Bangalore: A joint research team from IIT Bombay and the Indian Institute of Science has developed a large language model that outperforms GPT-4 and other leading AI systems on tasks involving Indian regional languages, in what researchers are calling a major breakthrough for inclusive artificial intelligence.
The model, named BharatGPT, was trained on a dataset of over 400 billion tokens of text in 22 Indian languages including Hindi, Tamil, Telugu, Bengali, Marathi, Gujarati, and Kannada, along with English. In benchmark tests across translation, question-answering, summarisation, and language understanding tasks, BharatGPT scored significantly higher than GPT-4, Gemini, and Claude on the Indian language tests while remaining competitive on English tasks.
Why This Matters
The development is significant because over 900 million Indians are not proficient in English, meaning they have been largely excluded from the benefits of the current AI revolution. Most leading AI models perform poorly on Indian languages because the training data available for these languages is a tiny fraction of what is available for English.

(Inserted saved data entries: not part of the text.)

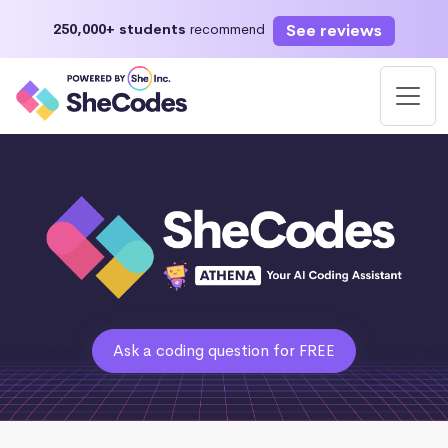
See reviews
250,000+ students
recommend
Ask a coding question for FREE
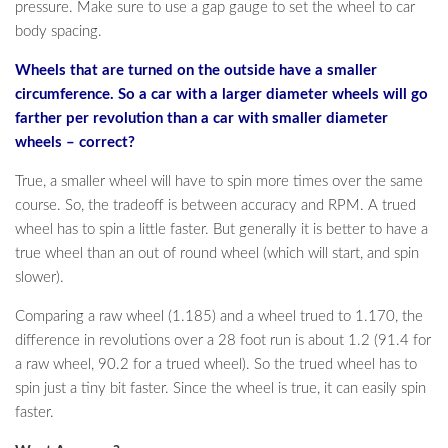
pressure. Make sure to use a gap gauge to set the wheel to car
body spacing.
Wheels that are turned on the outside have a smaller
circumference. So a car with a larger diameter wheels will go
farther per revolution than a car with smaller diameter
wheels – correct?
True, a smaller wheel will have to spin more times over the same
course. So, the tradeoff is between accuracy and RPM. A trued
wheel has to spin a little faster. But generally it is better to have a
true wheel than an out of round wheel (which will start, and spin
slower).
Comparing a raw wheel (1.185) and a wheel trued to 1.170, the
difference in revolutions over a 28 foot run is about 1.2 (91.4 for
a raw wheel, 90.2 for a trued wheel). So the trued wheel has to
spin just a tiny bit faster. Since the wheel is true, it can easily spin
faster.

The IIT Bombay team addressed this by developing new techniques for generating synthetic training data in underrepresented Indian languages, effectively multiplying the available training material by a factor of 30.
The researchers plan to release BharatGPT as an open-source model and are in discussions with the government about deploying it for public services including agriculture advisory, healthcare information, and legal aid.